Here is the code that verifies it in Minio: https://github.com/minio/minio/blob/f736702da8f3fe0967f9a25bab6c8d7e27d002a4/cmd/object-api-utils.go#L197-L223

devopsInterviews commented 4 months ago

@xing-yang @blackpiglet Do you have any estimation for this bug? Because currently we can not use Velero and can not backup our data at all..

blackpiglet commented 4 months ago

@devopsInterviews Since you use the vSphere plugin, please create a downstream ticket to trace this issue. There is more guarantee of engineer effort for the downstream ticket. The upstream OSS issue works in a best-effort way if the engineer is busy with other tasks.

devopsInterviews commented 4 months ago

@blackpiglet We did create a ticket in the Vsphere plugin repo. On the same day we opened it here. Unfortunately, no one even looked on the ticket there.. The link to the ticket:

https://github.com/vmware-tanzu/velero-plugin-for-vsphere/issues/586

blackpiglet commented 4 months ago

Not sure whether you are using a commercial version of the vSphere k8s environment, e.g. TKGs, TKGm, or TKGI. If you use one of them, you can create a ticket to escalate the issue.

devopsInterviews commented 4 months ago

@blackpiglet

Currently we do not use any commercial version and we depend on the open source community. Is the only way to promote Windows support is via commercial version? Or do you believe we can get the help without that.

blackpiglet commented 4 months ago

@devopsInterviews Because your issue needs support from the vSphere plugin side, I mark this issue as a duplicate of https://github.com/vmware-tanzu/velero-plugin-for-vsphere/issues/586 for now.

devopsInterviews commented 4 months ago

@blackpiglet I'm afraid that marking this issue as duplicate will just ensure that no one will look on this ticket. Is there anyone else you know that can help us with this?

blackpiglet commented 4 months ago

https://github.com/vmware-tanzu/velero-plugin-for-vsphere I'm also not sure. As you may know, there was an organizational change in VMware after the Broadcom acquisition. As a result, there are some impacts on the vSphere plugin repository. I am also unsure whether the old maintainers are still working on it.

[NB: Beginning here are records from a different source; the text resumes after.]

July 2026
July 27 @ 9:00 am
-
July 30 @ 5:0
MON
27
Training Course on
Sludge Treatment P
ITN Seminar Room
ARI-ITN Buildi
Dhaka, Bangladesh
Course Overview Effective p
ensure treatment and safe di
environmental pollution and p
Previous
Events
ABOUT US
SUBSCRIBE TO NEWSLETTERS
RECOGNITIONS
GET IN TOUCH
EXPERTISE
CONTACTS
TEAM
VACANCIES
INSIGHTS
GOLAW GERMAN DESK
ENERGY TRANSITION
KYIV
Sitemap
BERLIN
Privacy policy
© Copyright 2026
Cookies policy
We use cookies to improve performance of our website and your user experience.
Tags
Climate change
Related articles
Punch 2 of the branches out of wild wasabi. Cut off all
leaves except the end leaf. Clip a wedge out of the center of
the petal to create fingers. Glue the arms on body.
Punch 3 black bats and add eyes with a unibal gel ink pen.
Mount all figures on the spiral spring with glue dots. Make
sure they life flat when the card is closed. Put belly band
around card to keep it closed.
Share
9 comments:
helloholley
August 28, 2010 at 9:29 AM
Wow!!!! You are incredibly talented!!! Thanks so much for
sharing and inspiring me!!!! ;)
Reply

I suggest checking that the repository's active contributor.

devopsInterviews commented 4 months ago

Thank you @blackpiglet.

@dsu-igeek @xing-yang @lipingxue

It looks like you are some of the active maintainers of the repo. I would really appreciate any answer from you.

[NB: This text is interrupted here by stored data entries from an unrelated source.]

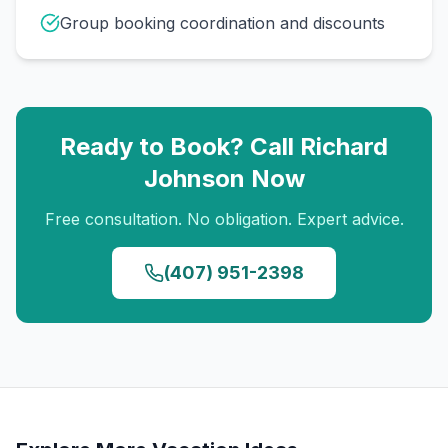
Group booking coordination and discounts
Ready to Book? Call
Richard
Johnson
Now
Free consultation. No obligation. Expert advice.
(407) 951-2398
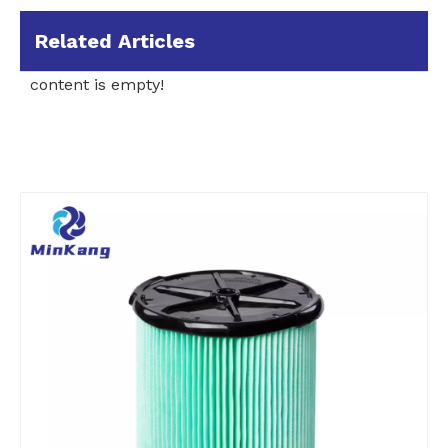
Related Articles
content is empty!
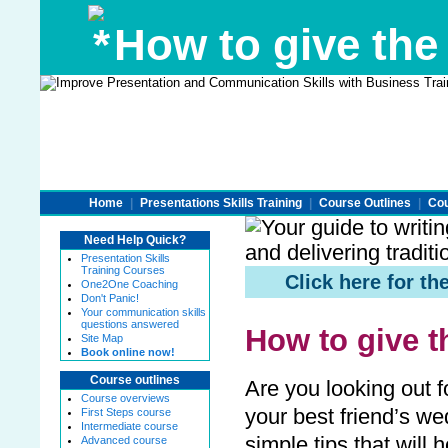
How to give the
Home
|
Presentations Skills Training
|
Course Outlines
|
Cou
Need Help Quick?
Presentation Skills
Training Courses
Click here for 
One2One Coaching
Don't Panic!
Your communication skills
questions answered
How to give 
Site Map
Book online now!
Course outlines
Are you looking out f
Course overviews
your best friend’s w
First Steps course
Intermediate course
simple tips that will
Advanced course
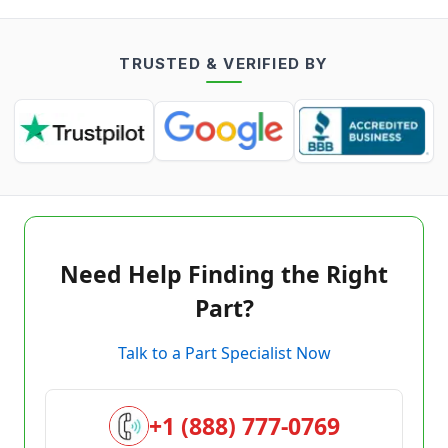
TRUSTED & VERIFIED BY
Need Help Finding the Right
Part?
Talk to a Part Specialist Now
+1 (888) 777-0769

BarelElbaz commented 3 months ago

Any update? thoughts?

Tomer13 commented 2 months ago

The same problem is occurring to me as well. I have a Minio service on a Windows server that functions as a backup server. I encountered the same issue with backing up process with Velero and Vsphere plugin . Any update from your side to handle this issue and support Windows machine in the vSphere plugin?

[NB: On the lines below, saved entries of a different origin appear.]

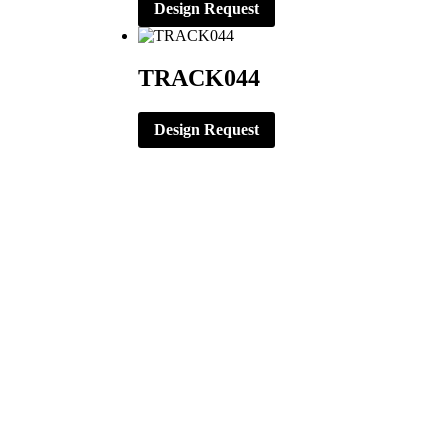
Design Request
TRACK044
Design Request
CORPORATE OFFICE
ERNST APPAREL
79 North Garfield St.
Minster, Ohio 45865
419-628-2602
419-628-4446 (Fax)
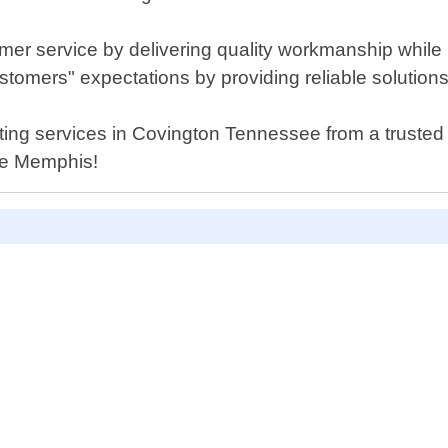
mer service by delivering quality workmanship while
omers" expectations by providing reliable solutions 
cutting services in Covington Tennessee from a trusted
ce Memphis!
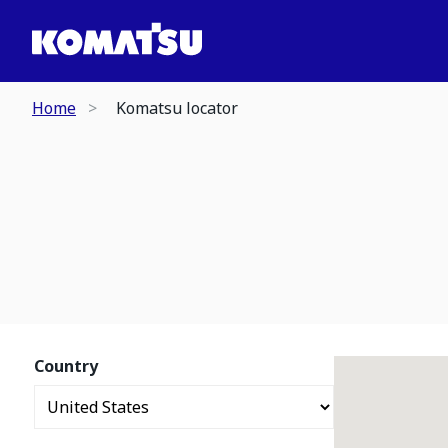
Home
Komatsu locator
Country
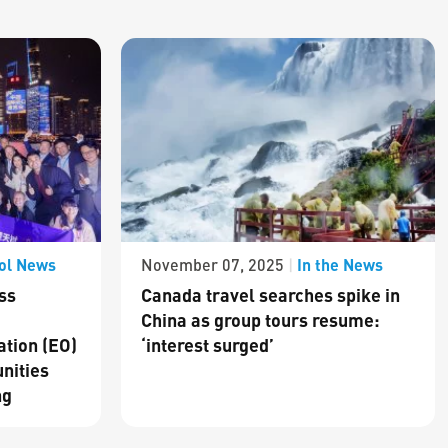
ol News
In the News
November 07, 2025
|
ss
Canada travel searches spike in
China as group tours resume:
ation (EO)
‘interest surged’
nities
ng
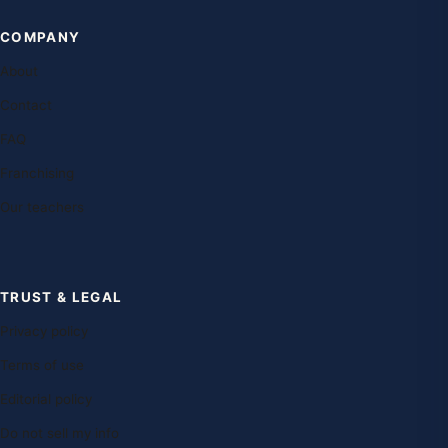
COMPANY
About
Contact
FAQ
Franchising
Our teachers
TRUST & LEGAL
Privacy policy
Terms of use
Editorial policy
Do not sell my info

xing-yang commented 2 months ago

We have not done any qualifications on windows so it is not officially supported yet. I'll have to add this to our backlog.

devopsInterviews commented 2 months ago

Hi @xing-yang, thanks for the answer. Is this something that can be prioritised? We know the exact place in the code that causes that. It's not a big change. Just an unsupported character you are using in the volume name. Currently it blocks us and others from backing up our production environments.

Tomer13 commented 1 month ago

@xing-yang , Any update ? The Velero solution would be ideal for our production solution, yet we have a Windows server that cannot be replaced with Linux OS.

Could you please let me know when you intend to start working on this bug?